Research
Macrocyclic ligands
Macrocyclic structures containing nitrogen atoms are widespread in nature. Indeed, polyazamacrocycles play fundamental role in biological processes as illustrated when considering porphyrins or related compounds. The study of polyazamacrocycles involves joint research from both organic synthetic and inorganic or organometallic chemists but, importantly, the utility of these ligands falls far beyond chemistry. For instance, polyazamacrocycles and their complexes have been extensively used in catalysis but have found an irreplaceable place in the field of medicine as therapeutic or diagnosis agents, as well as biological sensors.
With virtually countless imaginable possibilities, there are several macrocyclic architectures that are ubiquitous. Among them, tetraaza-12-membered macrocycles, in which at least one of the N-atoms belongs to a pyridine ring, holds a privileged position. This fact could be attributed to the particular properties conferred to the macrocyclic ligand by the presence of the pyridine(s) ring(s) which are, subsequently transferred to the complex when coordinated. At first, the introduction of the pyridine ring allows a fast coordination due to the rigidity imposed by the pyridine ring. The corresponding complexes normally showed an increased thermodynamic and kinetic stability. We are interested in expanding the synthetic paths available for the synthesis of 12-membered macrocycles derived from pyclen (pyclen = 3,6,9-triaza-1(2,6)-pyridinacyclodecaphane).
Iron catalysts for oxidation reactions
Iron, the most abundant transition metal on earth, and its complexes are knowing an increasing interest in organic synthesis. In particular, the field of iron–catalysed oxidation reactions is of great importance not only in synthetic organic chemistry, but also in biochemistry and industrial applications. We are interested in selective oxidation reactions using H₂O₂ as terminal oxidant promoted by iron(III) complexes in absence of any co-catalyst.
CO₂ valorization
A mayor goal in current research is focused on developing methods to use pollutant CO₂ in the synthesis of high valued products. Among several alternatives, using CO₂ for the preparation of cyclic carbonates relies as one of the most interesting transformations. In this regard, we have recently disclosed that well-defined cationic Znᴵᴵ and Feᴵᴵᴵ – pyclen complexes were a competent catalyst for utilization of CO₂ in cycloaddition reactions with terminal epoxides.

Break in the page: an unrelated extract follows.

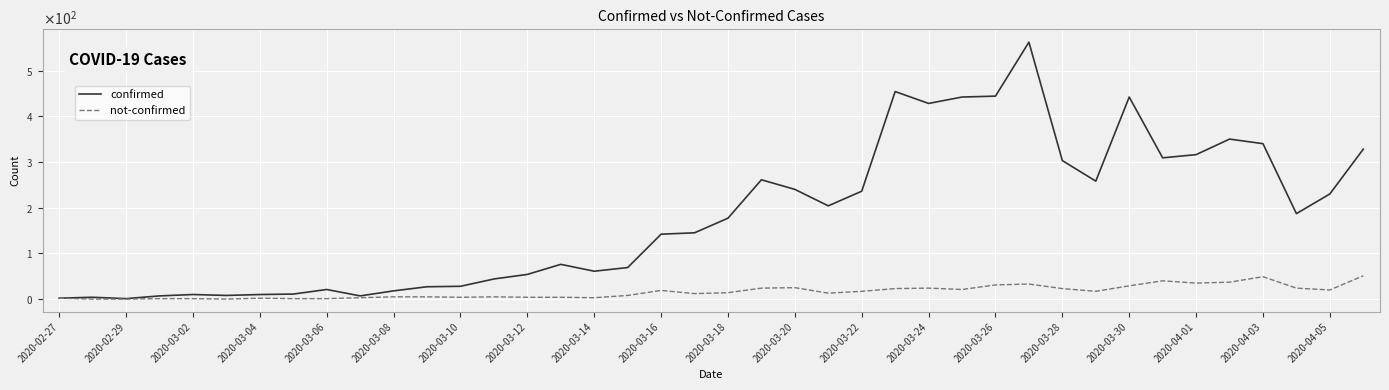

True or false: not-confirmed and confirmed cross at least once.

False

Copper and silver in selective X-H functionalization
The selective functionalization of X–H bonds, particularly those with high bonding energies, constitutes appealing transformation with interest from synthetic and theoretical perspectives. We are interested in developing stereoselective functionalization of organic substates either via electrophilic metal–carbene intermediates generated from diazocompounds or via multicomponent reactions promoted by Lewis acid metal centers. Whenever possible, we make use of dielectric heating and/or Deep Eutectic Solvents (DES) as environmentally friendly “active” solvents.
Copper
- Cyclopropanation:
- Dalton Trans 2008, 4202.
- Dalton Trans 2013, 42, 2451.
- RSC Advances 2013, 3, 22199.
- Green Chemistry 2014, 16, 3202.
- Carbene X-H bond insertion:
- J. Organomet. Chem 2017, 835 , 1.
- Henry reaction:
- Appl. Organometal. Chem. 2011, 25, 824.
Silver
- Organometallic reactivity:
- Eur. J. Inorg. Chem 2015, 5089.
- A3 coupling:
- J. Org. Chem. 2014, 79, 7311.
- App. Organomet. Chem. 2022, DOI: 10.1002/aoc.6669
- Cycloisomerization:
- J. Org. Chem. 2014, 79, 3494.
- Eur. J. Org. Chem. 2020, 2592.
- Eur. J. Org. Chem. 2020, 3660.
- Henry reaction:
- RSC Advances 2016, 6, 97404.
Inorganic solids for environmentally-friendly control methods
The implementation of novel environmentally–friendly control methods is attracting an ever–growing attention, especially after the recent ban on the use of the synthetic insecticide dimethoate. Inorganic solids, with high specific surface area and ion–exchange capacity, such as clays and zeolites, are promising alternatives for this application. We are interested in the synthesis of composite oxidic materials containing Cu(II) salts as biocides or organic repellant bioactive species such as linear aldehydes. Starting from two different solids support (bentonite and zeolite) we have decided to follow two different approaches: incipient wetness approach (with linear aldehydes – Hexanal and Heptanal) and cationic exchange approach (with Cu(II)), in order to obtain materials with limited environmental impact and that have a targeted and mild release of the bioactive principle. These materials proved to be easily prepared, cost effective, environmentally friendly, stable to rainwater leaching and led to a remarkable diminution in the use of bioactive species (and copper-containing ingredients) for on-field applications.